Risk scoring combines multiple independent signals into a single grade. Each signal pulls the score in one direction. A disposable domain pushes risk up; an established domain pulls risk down. A randomly-generated username pushes risk up; a name-shaped username pulls it down. A domain registered last week pushes risk up; one registered ten years ago pulls it down. The Email Reputation API returns two grades: address_risk_status for the specific email, and domain_risk_status for the domain itself.
The strongest individual signals for high-risk classification are disposable provider domains, newly-registered domains (under 30 days), suspicious username patterns (random characters, high-entropy strings), known risky TLDs, and addresses that appear in recent breach data. No single signal is enough to mark an address high-risk on its own, but combinations are. A disposable address with a random username on a 7-day-old domain is almost certainly not a real user.
Yes. A low-risk grade means the obvious red flags are absent, not that the address is verified real. A patient fraud operator can register a domain, age it for a year, set up SPF and DMARC, and create human-looking aliases that score as low-risk on every automated check. Risk scoring catches the high-volume, low-effort attacks that make up most fraud. For high-stakes flows (payment, KYC, financial onboarding), pair email risk with IP risk, behavioral signals, and identity verification.
Disposable email detection answers one yes/no question: is this address from a known throwaway provider? Email risk scoring answers a broader question by combining the disposable signal with five or more others (breach history, domain age, catch-all status, role address, suspicious username, risky TLD). The risk grade is what most fraud and abuse systems actually want as input. The disposable flag is one feature inside the risk score, useful on its own only when you specifically want to gate by that single signal.

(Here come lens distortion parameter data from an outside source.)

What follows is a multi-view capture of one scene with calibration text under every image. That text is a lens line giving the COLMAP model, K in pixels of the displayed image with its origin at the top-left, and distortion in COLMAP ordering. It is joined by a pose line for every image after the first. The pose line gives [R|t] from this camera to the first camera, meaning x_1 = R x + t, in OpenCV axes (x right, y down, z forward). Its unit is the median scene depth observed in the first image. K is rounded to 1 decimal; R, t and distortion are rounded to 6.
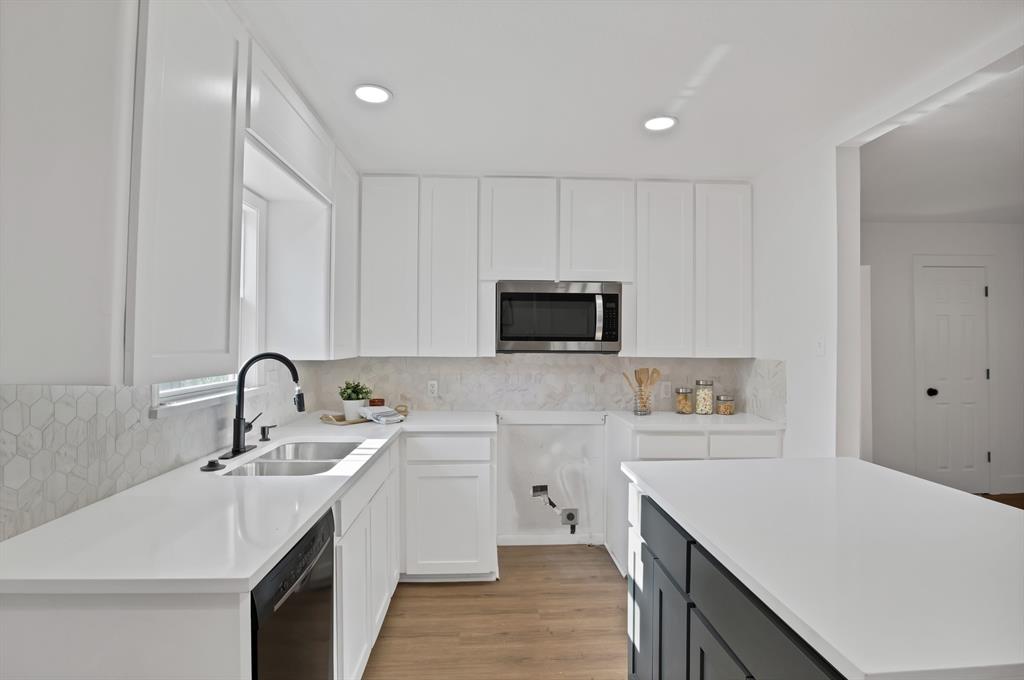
lens RADIAL K [[523.0, 0, 510.6], [0, 523.0, 341.7], [0, 0, 1]] dist [-0.045462, 0.000406]
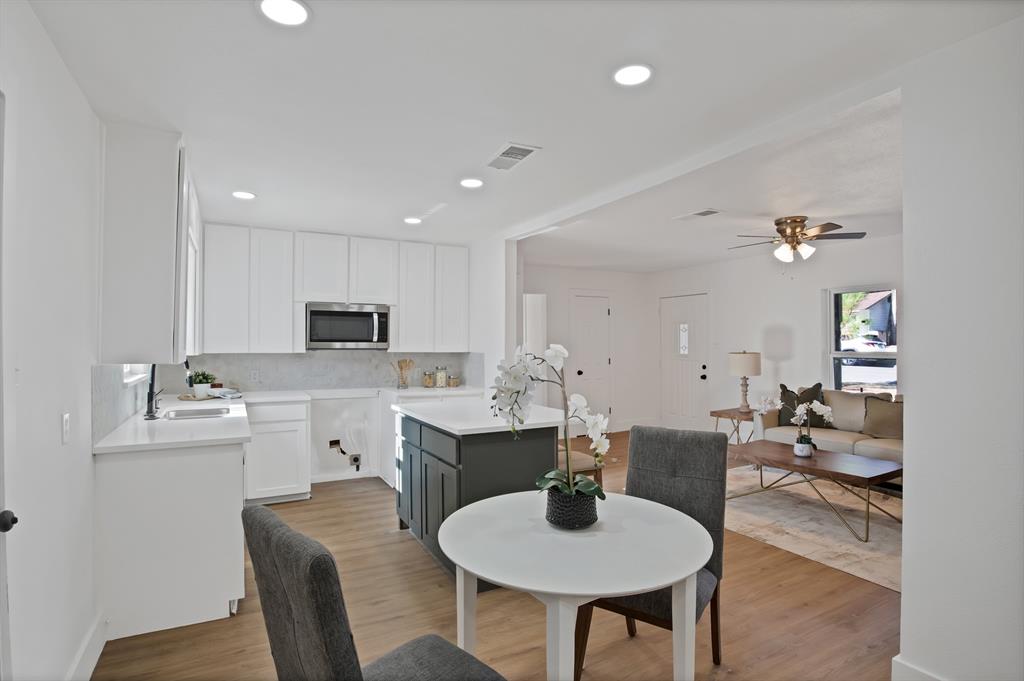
lens RADIAL K [[523.0, 0, 510.6], [0, 523.0, 342.2], [0, 0, 1]] dist [-0.045462, 0.000406]
pose [[0.901514, -0.001149, 0.432749, -0.142073], [0.000150, 0.999997, 0.002342, -0.004537], [-0.432750, -0.002046, 0.901512, -0.588071]]
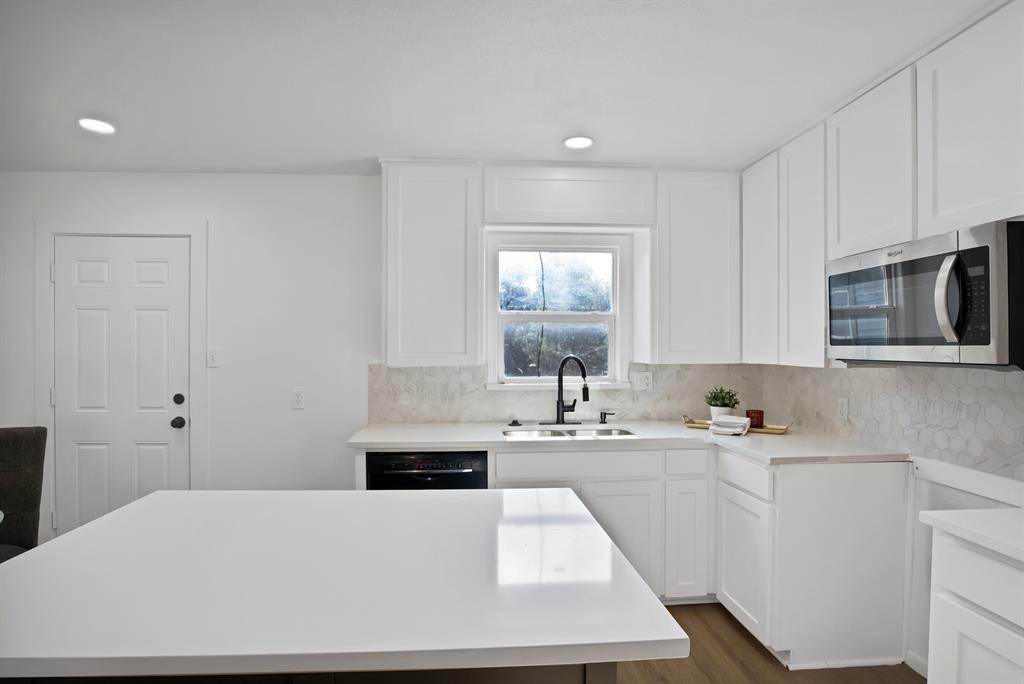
lens RADIAL K [[545.8, 0, 507.9], [0, 545.8, 353.5], [0, 0, 1]] dist [-0.032363, 0.000898]
pose [[0.026937, 0.006684, -0.999615, 0.673514], [0.001687, 0.999976, 0.006732, 0.003676], [0.999636, -0.001867, 0.026925, 0.538396]]
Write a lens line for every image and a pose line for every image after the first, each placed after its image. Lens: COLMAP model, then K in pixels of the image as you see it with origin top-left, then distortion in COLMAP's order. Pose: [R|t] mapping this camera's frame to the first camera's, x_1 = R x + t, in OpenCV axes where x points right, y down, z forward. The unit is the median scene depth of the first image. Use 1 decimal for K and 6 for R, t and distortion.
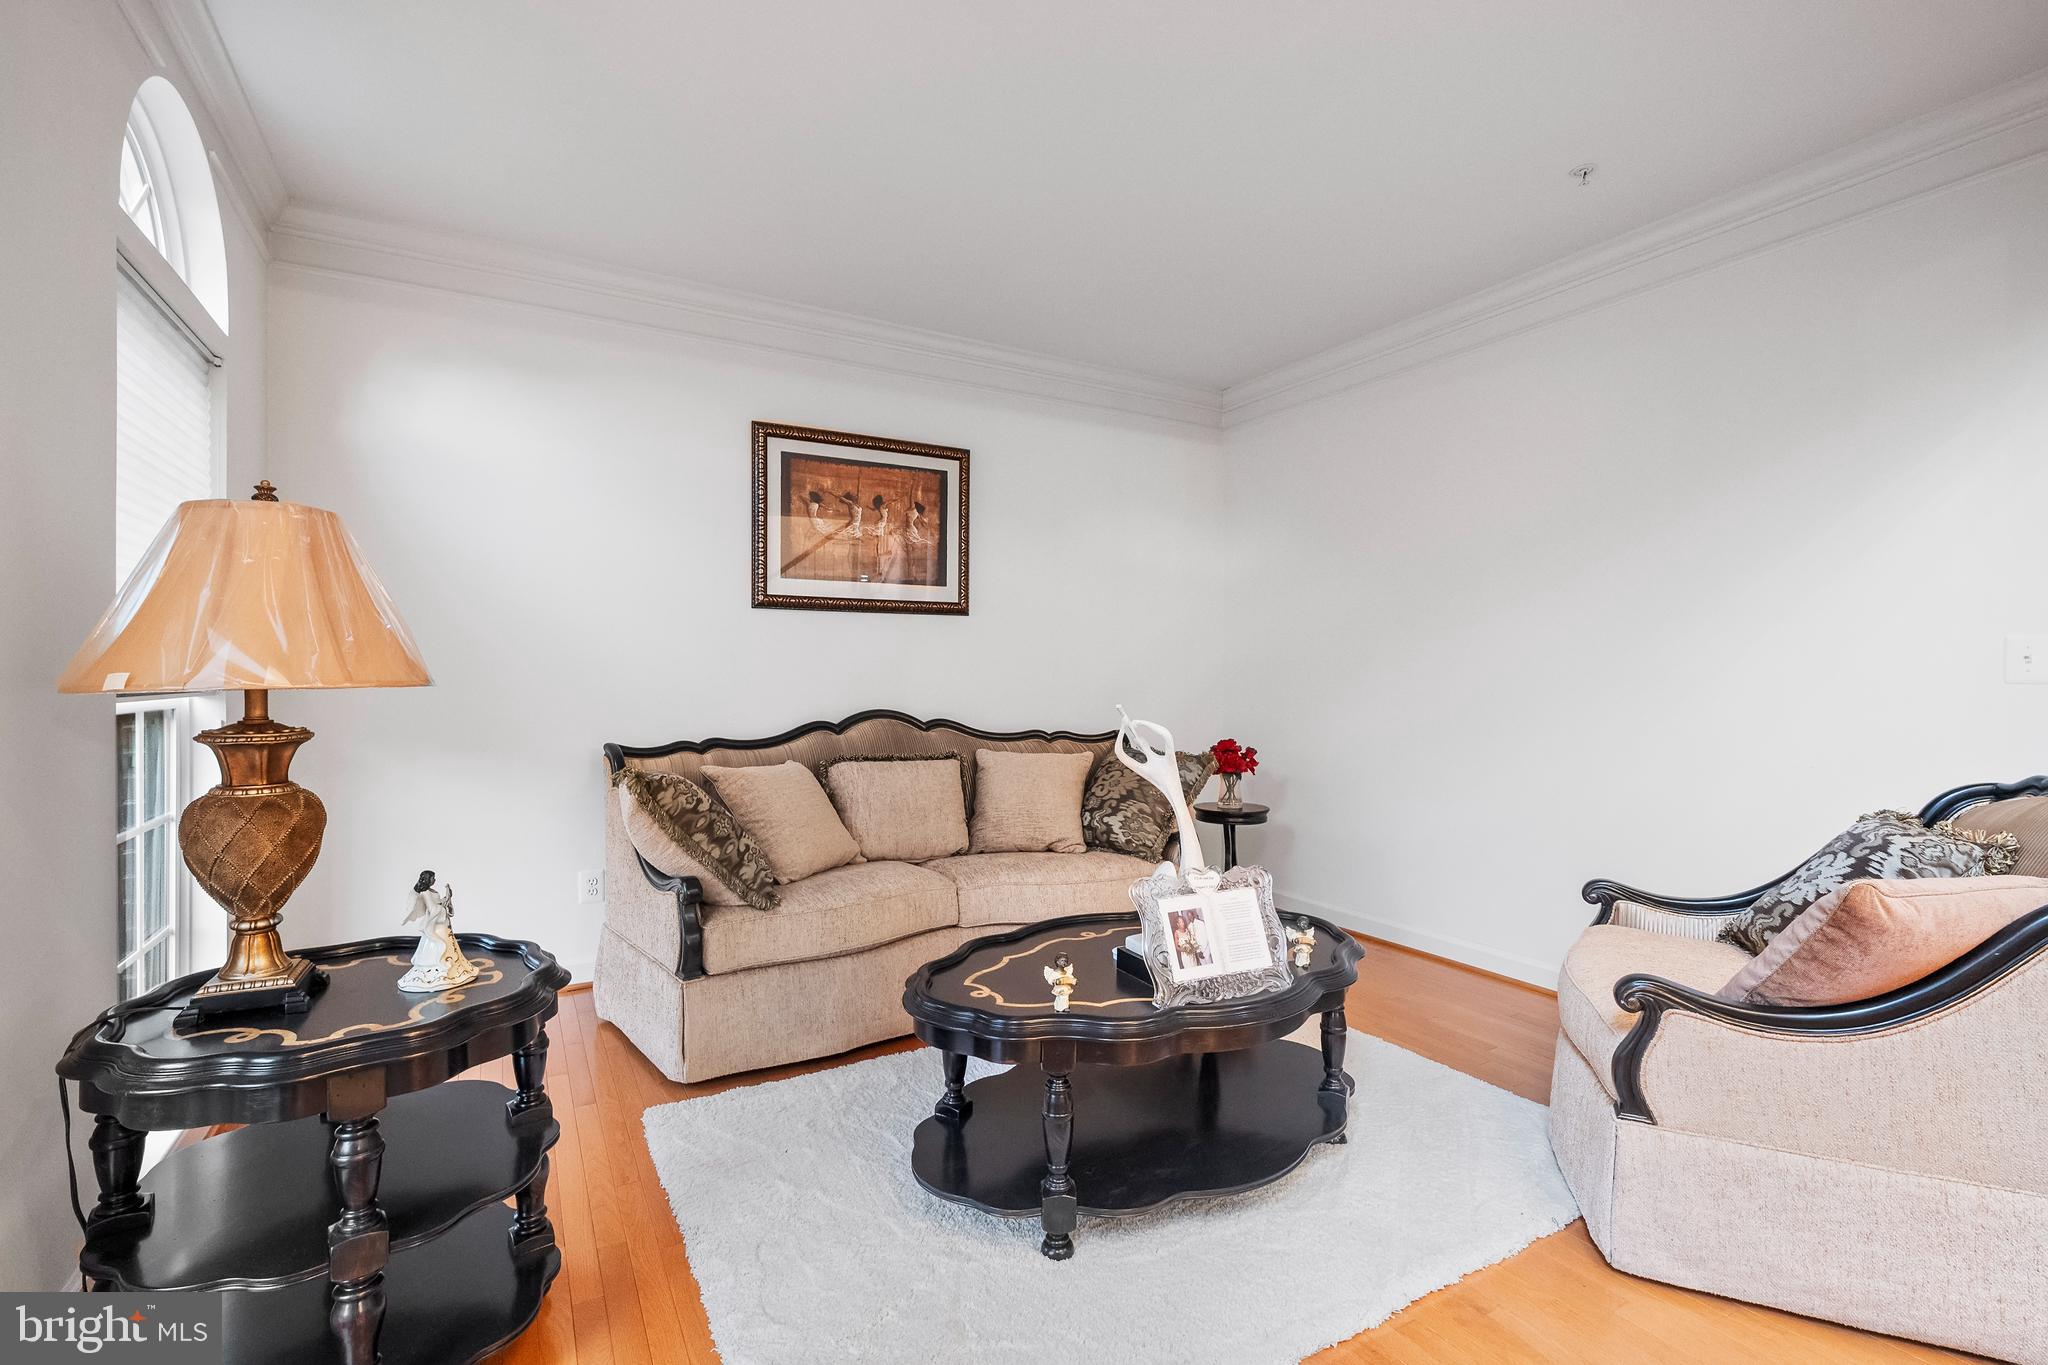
lens RADIAL K [[928.1, 0, 1024.0], [0, 928.1, 682.5], [0, 0, 1]] dist [-0.008866, 0.000093]
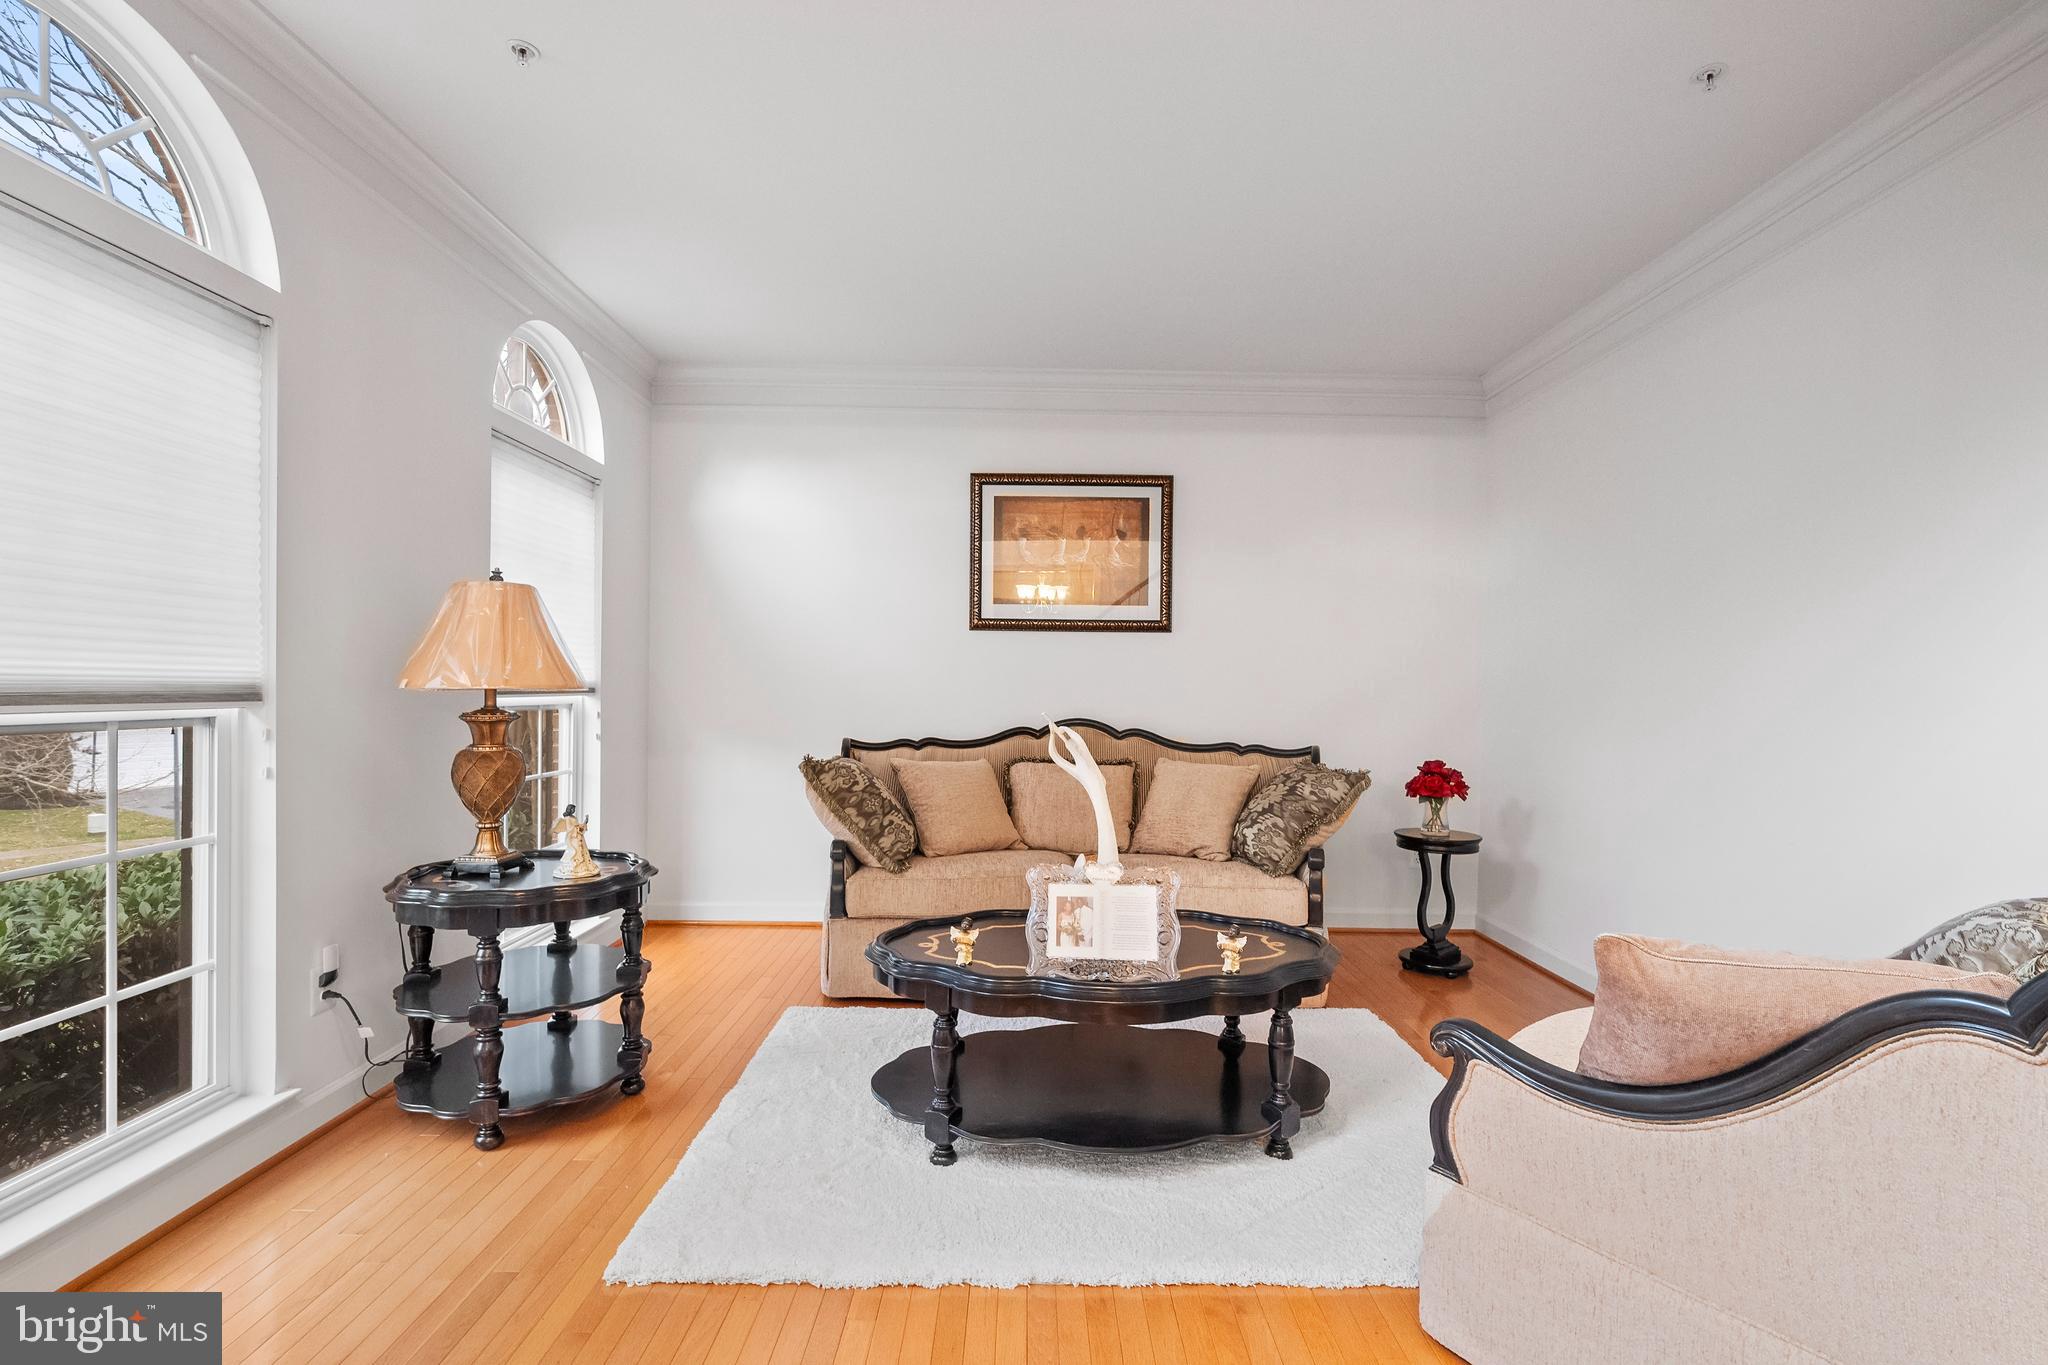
lens RADIAL K [[928.3, 0, 1023.2], [0, 928.3, 700.5], [0, 0, 1]] dist [-0.012097, 0.000006]
pose [[0.868453, 0.015105, -0.495542, 0.391272], [-0.013588, 0.999885, 0.006665, 0.001175], [0.495586, 0.000945, 0.868558, -0.003047]]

Accuracy depends on what you mean by accurate. The risk grade is calibrated to predict aggregate fraud rate, not individual outcomes. A medium-risk grade does not mean a specific address is 50% likely to be fraud; it means the population of medium-risk addresses converts to confirmed fraud at a measurably higher rate than low-risk and a lower rate than high-risk. Use the grade as one signal in a risk model, set thresholds based on your own conversion data, and revisit them as fraud patterns shift.